項目地址git
具體使用:SphereView-模擬球面的ViewGroupgithub
以前看到了個keep的錄屏,子View就像是被貼在了一個球面上,能夠隨着球面旋轉而移動,方向也能夠根據手指滑動方向改變。 算法
球面是個xyz的三維座標系,咱們須要對(x,y,z)座標作(jiang)點(wei)處(da)理(ji),轉換爲平面座標系的(x,y)座標。bash
因爲z軸垂直於屏幕,屏幕所在的平面依然是xoy座標系,因此轉換後x,y並不會改變,只須要將z轉換爲透明度、大小、高度,讓子View看起來立體一點就能夠了。ide
這裏的高度指的是elevation,不是寬高的高度,View
中除了x
和y
也是有z
的,z
越大,View
底下的陰影就會越大,設置z
還有一個好處就是z
越大View
的層級就越高,這樣就不用本身手動處理層級變化了。關於z
能夠看這篇文章函數
由於是個球,因此手指在屏幕上滑動的時候其實是在旋轉這個球,因此處理滑動時須要將滑動的偏移量轉換爲球旋轉的弧度偏移量(Math
庫提供的三角函數接收的都是弧度不是角度,因此用弧度方便點,360角度=2π弧度)。oop
手指左右滑動時球繞y軸旋轉(y不變,只須要處理xoz平面),上下滑動時繞x軸旋轉(x不變,只須要處理yoz平面),類比平面座標系上移動一個View,處理方法是先給x座標加上x軸上的偏移量,再給y座標加上y軸上的偏移量,咱們能夠先處理xoz平面再處理yoz平面,這樣就完成了降維打擊。佈局
接下來就是高中數學題了,在xoz座標系中,(x,z)繞圓心旋轉了θ度後坐標爲多少?post
效果圖中的子View是均勻分佈在球面上的,若是隻在本身項目裏用的話能夠手動去寫座標,可是做爲一個庫的話,確定不能這樣,因此要找到一個算法能夠把肯定數量的點均勻分佈在球面上,由於比較懶(凡人只能算算三角函數),因此決定直接上網搜,而後搜到了這個10560 怎樣在球面上「均勻」排列許多點?(上)ui
文章中給出了一個公式,N爲點的總數,n爲第幾個點,ø爲黃金分割比
通過上面的分析以後,應該就很容易實現了,按照流程走就好了,首先是測量,測量模式爲EXACTLY
時,直接取父佈局傳入的寬高,測量模式爲AT_MOST
或UNSPECIFIED
時,寬度取最小子View寬度和最大子View寬度的平均值的三倍,高度取最小子View高度和最大子View高度的平均值的五倍,我的以爲這個數值比較合適就這樣寫了,以後有想法了再改,具體使用應該仍是EXACTLY
的狀況比較多。計算出寬高後取其中較小的值做爲球的直徑,並記錄一下球心位置
override fun onMeasure(widthMeasureSpec: Int, heightMeasureSpec: Int) {
measureChildren(widthMeasureSpec, heightMeasureSpec)
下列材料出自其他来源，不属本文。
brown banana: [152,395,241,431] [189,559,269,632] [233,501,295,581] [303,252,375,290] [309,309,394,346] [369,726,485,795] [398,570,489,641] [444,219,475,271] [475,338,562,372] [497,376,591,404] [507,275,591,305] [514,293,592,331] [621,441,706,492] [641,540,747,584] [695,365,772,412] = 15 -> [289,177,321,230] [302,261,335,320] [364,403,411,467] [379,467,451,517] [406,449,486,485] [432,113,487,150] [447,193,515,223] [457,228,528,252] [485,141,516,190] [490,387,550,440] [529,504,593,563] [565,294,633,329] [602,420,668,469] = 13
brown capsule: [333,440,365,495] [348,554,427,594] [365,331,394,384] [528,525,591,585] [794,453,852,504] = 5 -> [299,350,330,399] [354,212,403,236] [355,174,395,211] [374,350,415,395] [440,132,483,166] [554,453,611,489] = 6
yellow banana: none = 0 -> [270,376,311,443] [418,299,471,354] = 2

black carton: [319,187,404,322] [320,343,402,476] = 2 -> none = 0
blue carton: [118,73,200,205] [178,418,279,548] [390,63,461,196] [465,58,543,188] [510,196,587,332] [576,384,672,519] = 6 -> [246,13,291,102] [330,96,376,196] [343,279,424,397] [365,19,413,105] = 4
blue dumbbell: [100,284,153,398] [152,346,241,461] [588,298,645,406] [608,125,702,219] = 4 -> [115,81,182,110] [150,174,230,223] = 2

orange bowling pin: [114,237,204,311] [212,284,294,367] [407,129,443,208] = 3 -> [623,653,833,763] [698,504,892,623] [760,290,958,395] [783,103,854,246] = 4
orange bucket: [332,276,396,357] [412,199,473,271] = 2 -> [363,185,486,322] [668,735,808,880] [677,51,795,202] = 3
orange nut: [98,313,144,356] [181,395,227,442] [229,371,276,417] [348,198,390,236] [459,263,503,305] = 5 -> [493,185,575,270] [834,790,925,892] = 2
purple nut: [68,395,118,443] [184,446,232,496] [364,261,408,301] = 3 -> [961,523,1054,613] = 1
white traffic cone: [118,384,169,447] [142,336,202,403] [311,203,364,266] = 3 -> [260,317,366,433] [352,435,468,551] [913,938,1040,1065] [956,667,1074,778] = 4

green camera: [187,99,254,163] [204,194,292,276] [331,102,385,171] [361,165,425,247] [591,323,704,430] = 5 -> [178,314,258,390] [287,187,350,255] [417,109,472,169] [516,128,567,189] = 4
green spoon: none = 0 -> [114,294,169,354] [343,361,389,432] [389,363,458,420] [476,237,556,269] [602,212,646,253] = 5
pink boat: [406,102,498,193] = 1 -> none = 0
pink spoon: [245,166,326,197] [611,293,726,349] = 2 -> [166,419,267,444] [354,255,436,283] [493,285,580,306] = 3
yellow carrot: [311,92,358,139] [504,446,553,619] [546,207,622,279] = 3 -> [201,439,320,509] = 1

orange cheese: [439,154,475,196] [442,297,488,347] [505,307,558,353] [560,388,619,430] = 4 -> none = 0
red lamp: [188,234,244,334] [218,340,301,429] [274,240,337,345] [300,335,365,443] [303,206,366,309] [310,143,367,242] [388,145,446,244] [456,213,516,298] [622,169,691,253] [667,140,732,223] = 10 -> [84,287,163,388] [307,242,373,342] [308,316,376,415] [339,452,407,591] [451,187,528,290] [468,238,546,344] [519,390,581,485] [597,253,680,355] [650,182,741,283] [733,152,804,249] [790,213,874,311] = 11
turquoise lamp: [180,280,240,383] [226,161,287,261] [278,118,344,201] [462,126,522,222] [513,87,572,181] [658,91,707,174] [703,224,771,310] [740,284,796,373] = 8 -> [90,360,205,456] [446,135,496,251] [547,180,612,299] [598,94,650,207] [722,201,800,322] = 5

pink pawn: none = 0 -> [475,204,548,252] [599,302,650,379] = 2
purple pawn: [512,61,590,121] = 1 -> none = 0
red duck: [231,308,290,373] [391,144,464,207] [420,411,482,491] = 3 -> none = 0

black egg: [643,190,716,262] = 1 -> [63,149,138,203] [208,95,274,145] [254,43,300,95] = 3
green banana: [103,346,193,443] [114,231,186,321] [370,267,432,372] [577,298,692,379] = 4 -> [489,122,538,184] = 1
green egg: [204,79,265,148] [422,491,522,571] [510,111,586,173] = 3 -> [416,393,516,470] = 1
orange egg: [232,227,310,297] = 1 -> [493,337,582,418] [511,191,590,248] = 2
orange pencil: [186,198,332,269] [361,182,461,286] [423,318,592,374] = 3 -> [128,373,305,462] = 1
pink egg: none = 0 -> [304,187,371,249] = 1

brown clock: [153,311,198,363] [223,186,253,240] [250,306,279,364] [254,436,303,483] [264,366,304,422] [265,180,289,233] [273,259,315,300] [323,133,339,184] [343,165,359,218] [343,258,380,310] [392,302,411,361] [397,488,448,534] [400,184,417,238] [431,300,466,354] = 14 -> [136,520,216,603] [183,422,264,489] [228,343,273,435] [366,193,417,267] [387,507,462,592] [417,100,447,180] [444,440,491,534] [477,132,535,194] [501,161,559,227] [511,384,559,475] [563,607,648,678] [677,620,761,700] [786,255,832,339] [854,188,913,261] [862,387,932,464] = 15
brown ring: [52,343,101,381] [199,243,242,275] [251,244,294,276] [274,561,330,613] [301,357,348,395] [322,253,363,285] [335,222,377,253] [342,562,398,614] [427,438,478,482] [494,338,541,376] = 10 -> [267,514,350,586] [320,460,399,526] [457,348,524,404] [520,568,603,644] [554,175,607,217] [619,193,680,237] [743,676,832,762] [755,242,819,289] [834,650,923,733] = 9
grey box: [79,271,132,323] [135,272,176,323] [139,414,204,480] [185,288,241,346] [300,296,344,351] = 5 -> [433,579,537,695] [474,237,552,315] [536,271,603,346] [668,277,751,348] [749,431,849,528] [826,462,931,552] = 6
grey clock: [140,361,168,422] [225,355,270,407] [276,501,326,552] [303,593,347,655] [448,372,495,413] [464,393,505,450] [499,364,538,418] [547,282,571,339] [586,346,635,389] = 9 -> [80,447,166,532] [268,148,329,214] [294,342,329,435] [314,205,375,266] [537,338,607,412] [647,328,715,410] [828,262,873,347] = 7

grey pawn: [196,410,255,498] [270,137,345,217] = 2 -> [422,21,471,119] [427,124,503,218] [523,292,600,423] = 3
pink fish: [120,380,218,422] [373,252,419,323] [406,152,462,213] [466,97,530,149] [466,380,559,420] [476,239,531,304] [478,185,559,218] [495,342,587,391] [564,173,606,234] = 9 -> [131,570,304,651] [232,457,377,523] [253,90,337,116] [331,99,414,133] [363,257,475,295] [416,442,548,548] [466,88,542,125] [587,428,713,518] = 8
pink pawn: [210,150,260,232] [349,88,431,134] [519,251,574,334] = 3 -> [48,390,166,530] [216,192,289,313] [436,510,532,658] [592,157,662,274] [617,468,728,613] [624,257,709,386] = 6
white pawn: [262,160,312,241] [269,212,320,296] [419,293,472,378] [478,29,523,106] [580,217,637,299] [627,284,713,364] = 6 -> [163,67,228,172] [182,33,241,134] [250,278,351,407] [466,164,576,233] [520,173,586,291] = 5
val width = measureWidth(widthMeasureSpec)
val height = measureHeight(heightMeasureSpec)
mRadius = min(width, height) / 2
mCenter.x = width / 2
mCenter.y = height / 2
setMeasuredDimension(width, height)
}
private fun measureWidth(widthMeasureSpec: Int): Int {
val widthMode = MeasureSpec.getMode(widthMeasureSpec)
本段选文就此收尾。